Bessent Pressures Banks to Review Immigrant Accounts
In Congressional hearings last week, the Treasury Secretary doubled down on the use of financial warfare to achieve political ends.
"If you're here illegally, there's no place for you in our financial system," Treasury Secretary Scott Bessent said in a post on X last year in response to a FinCEN alert on cross-border funds transfers.
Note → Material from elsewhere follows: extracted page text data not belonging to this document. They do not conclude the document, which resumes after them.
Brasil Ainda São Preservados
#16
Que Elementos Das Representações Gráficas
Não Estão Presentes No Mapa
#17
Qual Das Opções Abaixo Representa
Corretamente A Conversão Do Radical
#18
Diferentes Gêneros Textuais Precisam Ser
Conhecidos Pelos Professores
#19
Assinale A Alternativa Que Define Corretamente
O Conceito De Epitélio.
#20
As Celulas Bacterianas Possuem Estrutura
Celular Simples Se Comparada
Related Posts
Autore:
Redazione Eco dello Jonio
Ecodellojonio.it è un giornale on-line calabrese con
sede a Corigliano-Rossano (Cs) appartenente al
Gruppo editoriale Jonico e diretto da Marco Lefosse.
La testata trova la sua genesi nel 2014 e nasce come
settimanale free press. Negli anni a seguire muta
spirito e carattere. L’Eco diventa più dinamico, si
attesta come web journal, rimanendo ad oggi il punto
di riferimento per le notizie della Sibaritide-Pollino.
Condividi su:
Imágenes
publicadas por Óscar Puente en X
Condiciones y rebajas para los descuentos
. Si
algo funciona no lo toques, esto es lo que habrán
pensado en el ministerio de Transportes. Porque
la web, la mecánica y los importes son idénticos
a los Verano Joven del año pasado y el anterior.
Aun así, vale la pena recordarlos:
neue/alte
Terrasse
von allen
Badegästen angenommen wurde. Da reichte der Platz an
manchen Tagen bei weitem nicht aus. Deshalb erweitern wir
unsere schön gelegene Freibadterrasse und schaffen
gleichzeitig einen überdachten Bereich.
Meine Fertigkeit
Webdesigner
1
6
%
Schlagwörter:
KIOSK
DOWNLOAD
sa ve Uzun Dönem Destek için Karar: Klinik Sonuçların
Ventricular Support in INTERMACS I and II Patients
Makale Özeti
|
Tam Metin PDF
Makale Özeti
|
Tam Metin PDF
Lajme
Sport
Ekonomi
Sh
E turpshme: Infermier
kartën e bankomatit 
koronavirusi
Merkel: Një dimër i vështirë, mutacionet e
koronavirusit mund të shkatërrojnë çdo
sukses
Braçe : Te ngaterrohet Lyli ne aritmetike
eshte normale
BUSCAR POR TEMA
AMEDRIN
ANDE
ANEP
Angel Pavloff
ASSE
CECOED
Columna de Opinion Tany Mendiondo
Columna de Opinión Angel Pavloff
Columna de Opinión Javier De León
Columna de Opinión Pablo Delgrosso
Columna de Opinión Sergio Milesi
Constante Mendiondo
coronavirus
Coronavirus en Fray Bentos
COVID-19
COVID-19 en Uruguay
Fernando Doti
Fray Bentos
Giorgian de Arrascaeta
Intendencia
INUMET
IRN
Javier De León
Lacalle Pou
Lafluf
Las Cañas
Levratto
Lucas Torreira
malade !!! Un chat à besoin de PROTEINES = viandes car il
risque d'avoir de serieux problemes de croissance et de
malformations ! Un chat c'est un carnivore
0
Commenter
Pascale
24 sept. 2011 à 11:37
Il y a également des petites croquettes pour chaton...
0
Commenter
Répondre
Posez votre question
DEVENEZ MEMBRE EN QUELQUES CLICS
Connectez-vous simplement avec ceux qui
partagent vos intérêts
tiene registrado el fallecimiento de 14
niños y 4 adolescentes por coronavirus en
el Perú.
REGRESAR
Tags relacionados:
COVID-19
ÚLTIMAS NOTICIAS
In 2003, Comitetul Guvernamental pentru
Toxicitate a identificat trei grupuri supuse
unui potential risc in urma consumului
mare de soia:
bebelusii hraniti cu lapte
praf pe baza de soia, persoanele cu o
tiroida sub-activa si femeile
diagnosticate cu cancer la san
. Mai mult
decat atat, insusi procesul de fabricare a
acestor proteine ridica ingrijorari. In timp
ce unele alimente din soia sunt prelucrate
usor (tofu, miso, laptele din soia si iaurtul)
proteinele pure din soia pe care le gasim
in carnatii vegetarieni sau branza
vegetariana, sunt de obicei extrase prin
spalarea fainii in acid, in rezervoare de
On Thursday, he was reminded of these words before the Senate Banking Committee, as Congress asked for a status update on the Treasury's measures to fight illegal immigration.
Bessent stated that he has had regulators “double down on KYC, to make sure that everyone in the regulated banking system is legal,” adding that "we are encouraging banks to be more proactive," and that "we are considering a reunderwriting of the clients."
Referring to Minneapolis as "a hotbed of waste," the Secretary added that much fraud and abuse happens outside of the banking system in money service businesses that send money out of the country. "This is a vulnerability we've spotted in our system and we are cracking down on that." In early January, the Treasury issued a geographic targeting order that lowered currency reporting requirements from 10,000 USD to 3,000 USD.
"We've also cracked down at the Southern border," Bessent said, "because we've found that lots of cartels are using or money laundering there and we've done that in a targeted basis rather than increasing cost to all banks." Last year, the Treasury lowered the currency reporting requirements in 30 jurisdictions around the Mexican border from 10,000 USD down to 200 USD.
The measures, according to Bessent, are necessary as many Suspicious Activity Reports (SARs) are filed “after the horse has left the barn.”
“I do believe in financial surveillance for remittances that should not be remitted," Bessent concluded, "and we should also know where the money is going.” If implemented, the orders are likely to increase account closures for customers holding foreign names due to a rise of servicing costs.

Debanking Political Opponents
Bessent refused to retract a statement he made suggesting that Alex Pretti, who was shot by ICE agents in Minneapolis in January, was culpable in his own killing for carrying a licensed firearm to a protest, as others in the administration referred to Pretti as a domestic terrorist.
A disturbing video filmed by a bystander to an ICE enforcement action in the week of Pretti's killing showed a federal agent threatening a woman filming with being put in "a nice little database, and now you’re considered a domestic terrorist" for exercising her First Amendment rights.
In October, the White House designated Antifa a domestic terrorist organization, despite the fact that Antifa – stemming from the word antifascism – is less of a group and rather a political movement that originated in 1930s Germany in opposition to the rise of the Nazi party.
The "executive order on antifa and a related memo could prompt banks to exit progressive clients to minimize risk," wrote American Banker at the time, adding that the directive "sits uncomfortably alongside its push to prevent politicized bank account closures," and "banks will likely prioritize high-risk cases, freezing accounts and filing additional suspicious activity reports."
"The designation resembles something out of the authoritarian’s playbook," wrote Nick Anthony of Cato Institute. "Authoritarian governments around the world have labeled their opponents as 'terrorists' to cut them off from the financial system."

Using the Financial System to Topple Foreign Governments
Asked how the Treasury was handling sanctions on Iran, Bessent stated that "what we have done is created a dollar shortage in the country." In January, Iranian shopkeepers had taken to the streets to protest rising prices and shortages of goods as increased US sanctions caused Iran's financial system to collapse.
"This came to a grand culmination in December when one of the largest banks in Iran went under," Bessent continued. "There was a run on the bank. The central bank had to print money. The Iranian currency went into free fall. Inflation exploded and hence we have seen the Iranian people out on the street."
In an earlier interview with Fox News, Bessent referred to sanctions as a form of "economic statecraft," adding that "it’s worked because in December, their economy collapsed. We saw a major bank go under. The central bank has started to print money. There is a dollar shortage. They are not able to get imports, and this is why the people took to the streets.”
The Treasury has now increased sanctions pressure against Cuba, with the UN warning of potential humanitarian collapse.